Ab einer Nutzungsdauer von mehr als zehn Jahren wird das Bild differenzierter. Verschiedene Metaanalysen finden eine moderate Assoziation mit Hirntumoren insgesamt (Odds Ratio 1,18 bis 1,32). Eine Odds Ratio beschreibt, wie viel wahrscheinlicher ein Ereignis in einer Gruppe gegenüber einer anderen ist; Werte knapp über 1 deuten auf eine mögliche Risikoerhöhung von grob 18 bis 32 Prozent hin. Es handelt sich dabei um statistische Zusammenhänge, keine bewiesenen Ursache-Wirkungs-Beziehungen. Methodische Schwächen wie Erinnerungsverzerrungen der Studienteilnehmer und uneinheitliche Definitionen von 'Langzeitnutzung' schränken die Aussagekraft erheblich ein.

Das konkreteste Signal liefern Studien zum Gliom, einem spezifischen Hirntumortyp. Bei mehr als zehn Jahren Nutzung finden Forschende eine Odds Ratio von etwa 1,44 für Gliome insgesamt. Für niedriggradige Gliome steigt dieser Wert auf 2,22 – allerdings stufen die Studienautoren selbst die Datenqualität als gering ein. Hochgradige Gliome zeigen dagegen kein erhöhtes Risiko. Für Meningeome, einen weiteren häufigen Hirntumortyp, wurde bei Langzeitnutzung ebenfalls kein erhöhtes Risiko festgestellt.

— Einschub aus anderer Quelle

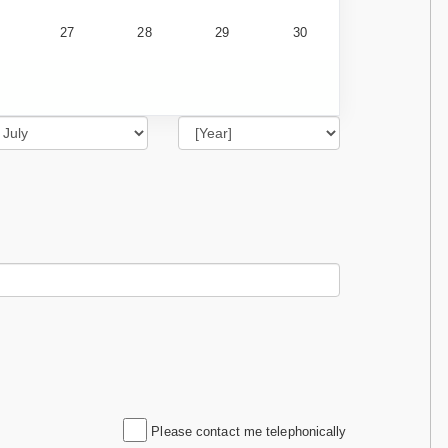
27
28
29
30
Please contact me telephonically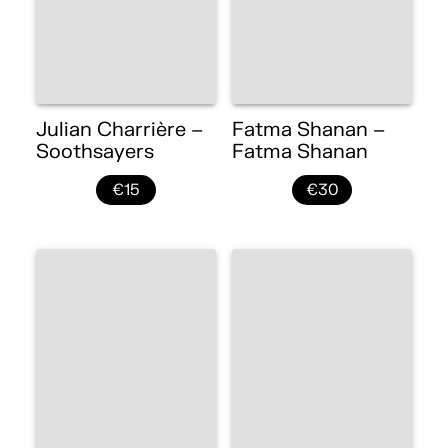
Julian Charrière –
Fatma Shanan –
Soothsayers
Fatma Shanan
€15
€30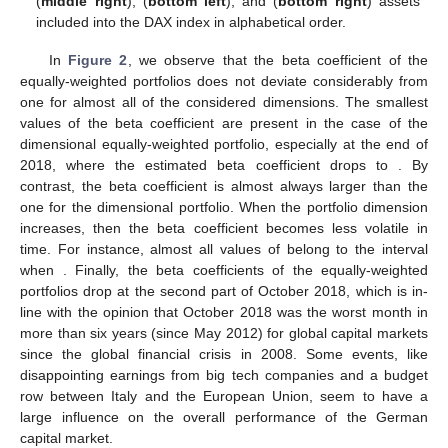
(
middle right
),
(
bottom left
), and
(
bottom right
) assets
included into the DAX index in alphabetical order.
In
Figure 2
, we observe that the beta coefficient of the
equally-weighted portfolios does not deviate considerably from
one for almost all of the considered dimensions. The smallest
values of the beta coefficient are present in the case of the
dimensional equally-weighted portfolio, especially at the end of
2018, where the estimated beta coefficient drops to
. By
contrast, the beta coefficient is almost always larger than the
one for the
dimensional portfolio. When the portfolio dimension
increases, then the beta coefficient becomes less volatile in
time. For instance, almost all values of
belong to the interval
when
. Finally, the beta coefficients of the equally-weighted
portfolios drop at the second part of October 2018, which is in-
line with the opinion that October 2018 was the worst month in
more than six years (since May 2012) for global capital markets
since the global financial crisis in 2008. Some events, like
disappointing earnings from big tech companies and a budget
row between Italy and the European Union, seem to have a
large influence on the overall performance of the German
capital market.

Ein zusätzlicher Hinweis stammt aus der bevorzugten Nutzungsseite des Handys. Menschen, die das Gerät über Jahrzehnte vorwiegend an einer bestimmten Kopfseite hielten, entwickelten in Metaanalysen häufiger auf genau dieser Seite einen Tumor (Odds Ratio 1,25 bis 1,46 für Gliome). Dieses Muster ist biologisch auffällig, beweist aber keinen ursächlichen Zusammenhang.

Die größte Wissenslücke betrifft die Langzeitperspektive: Wie sieht das Risiko nach mehr als 15 Jahren Nutzung aus, und was bedeutet es, wenn jemand bereits als Kind mit dem Telefonieren angefangen hat? Dazu gibt es bisher kaum belastbare Daten. Angesichts der heutigen Kindergeneration, die früh und intensiv das Smartphone nutzt, halten mehrere Forschungsgruppen dies für eine drängende Frage.

Die Belege
8 Studien · 6 Meta-Analysen

Basierend auf mehreren Metaanalysen observationeller Studien (Fall-Kontroll- und Kohortenstudien). Experimentelle oder randomisierte Studien sind zu diesem Thema nicht realisierbar. Wesentliche Einschränkungen: Recall Bias, uneinheitliche Definitionen von "Nutzung", kurze Follow-up-Zeiträume sowie fehlende Daten zu Nutzungsdauern von mehr als 15 Jahren oder zu Beginn der Nutzung im Kindesalter.